Thankfully, Avo had prepared for this. “Zein, are you there?” he called, and within the planetary ring, a woman drew her glaive and felt her mind bind with a long-time enemy.
“Yes,”
“Tell me what you want to cut. I will show you, and you will strike through me,” Avo said.
And then the Strix took on a new dimension. It became as if a cloak, a regalia for a figure far away. The shape of a woman—no, the greatest killer Idheim had ever known—emerged from it as the burning skull of the Strix sank into her core while the rest of it, its collective power and Avo’s mind fused around her like armor. A new glaive was formed for her in the shape of the Woundmother—tower that became a glaive of golden-red: of blood and time.
The thing born of her daughter struck, and she channeled her full power and all of her skill in a parry that shattered even memite. The risen mountain of alloy that was the Tiers experienced its first true damage that day as the patterns of reality began to snap and wither in this contest of Overheavens.
Fractures grew at the base of the gleaming metal, and more and more people—now freed from the substance’s constraints—began fleeing en masse for the city they had spurned so long below.

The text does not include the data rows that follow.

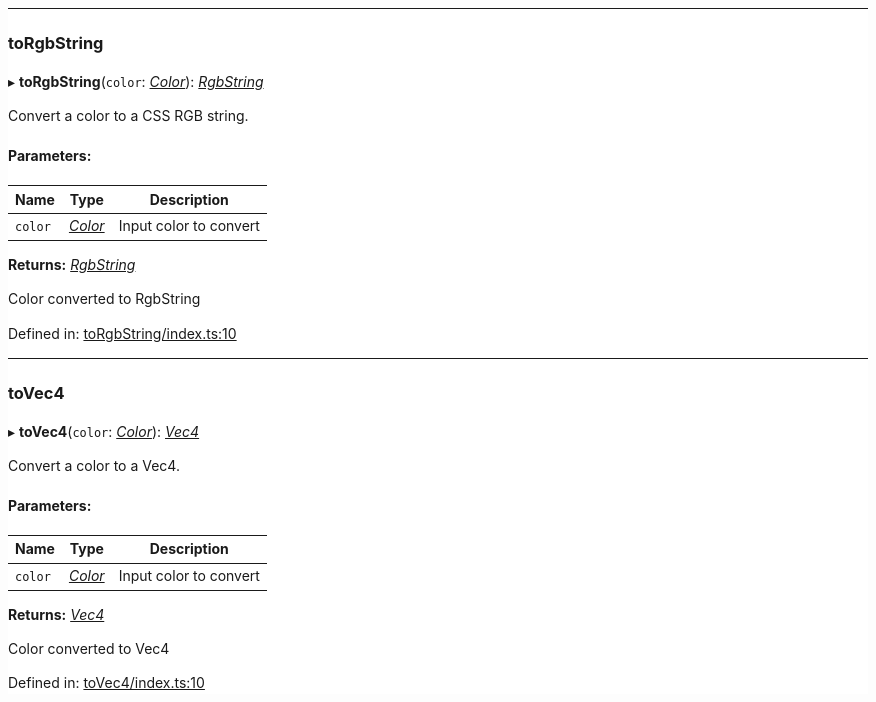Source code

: ___

### toRgbString

▸ **toRgbString**(`color`: [*Color*](README.md#color)): [*RgbString*](README.md#rgbstring)

Convert a color to a CSS RGB string.

#### Parameters:

Name | Type | Description |
------ | ------ | ------ |
`color` | [*Color*](README.md#color) | Input color to convert    |

**Returns:** [*RgbString*](README.md#rgbstring)

Color converted to RgbString

Defined in: [toRgbString/index.ts:10](https://github.com/ajlende/color-fns/blob/59a932e/src/toRgbString/index.ts#L10)

___

### toVec4

▸ **toVec4**(`color`: [*Color*](README.md#color)): [*Vec4*](README.md#vec4)

Convert a color to a Vec4.

#### Parameters:

Name | Type | Description |
------ | ------ | ------ |
`color` | [*Color*](README.md#color) | Input color to convert    |

**Returns:** [*Vec4*](README.md#vec4)

Color converted to Vec4

Defined in: [toVec4/index.ts:10](https://github.com/ajlende/color-fns/blob/59a932e/src/toVec4/index.ts#L10)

As golems, Godclads, and Guilds mustered themselves to face the calamity unfolding at the center of New Vultun, a protective barrier of time and ichor rose to part the Strix-Bearing Godslayer and the all-ruining beast that was Ambition.
“GRANDMOTHER!” The nightmare of existence screamed. “Hate you! Despite you! Burn you! Enslave you! Break you!”
“Silence, wretch,” Zein said with a yawn. “You are not of my daughter’s flesh, nor do you bear even the slightest shadow of my chosen son in you.” And at her mention, a larger form emerged behind Zein—the muscular shape of Naeko standing upon a massive, shadowy palm with an eye at its core flowed in connection with her.
Avo might feel the lesser weight, but he was no less an archive of gods—no less a shapeshifter of the divine than Ambition. Zein was merely the tip of his spear. Naeko and Draus would be his shields. And all his other templates would serve as his guide.
Once more, he primed the virus he used to destroy the Ashbringer, and this time, he loaded it into the tip of the spear the Woundmother became.
“It is time to administer this… abortion,” Zein sneered. “What a pity, my daughter. What an ugly thing that wears your skin.”